* [ACTIVITY]: In the records below, find each line with the word "address" and copy it.

[[ MATERIALS PROVIDED open ]]

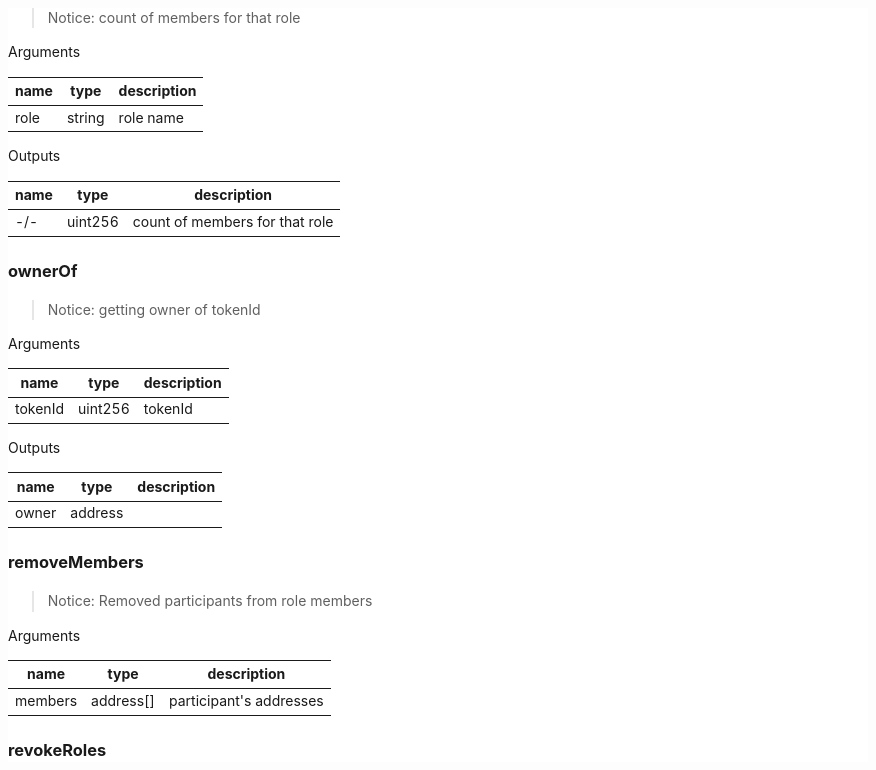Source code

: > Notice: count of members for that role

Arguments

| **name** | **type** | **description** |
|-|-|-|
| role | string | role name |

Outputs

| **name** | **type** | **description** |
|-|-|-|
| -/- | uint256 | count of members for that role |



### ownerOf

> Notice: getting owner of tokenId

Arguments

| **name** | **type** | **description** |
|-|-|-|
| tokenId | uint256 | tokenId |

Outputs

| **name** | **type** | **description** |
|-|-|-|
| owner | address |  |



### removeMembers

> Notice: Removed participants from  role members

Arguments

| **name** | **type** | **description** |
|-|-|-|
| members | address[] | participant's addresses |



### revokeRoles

[[ MATERIALS PROVIDED closed ]]

* [SOLUTION TO THIS PROBLEM]:
| owner | address |  |
| members | address[] | participant's addresses |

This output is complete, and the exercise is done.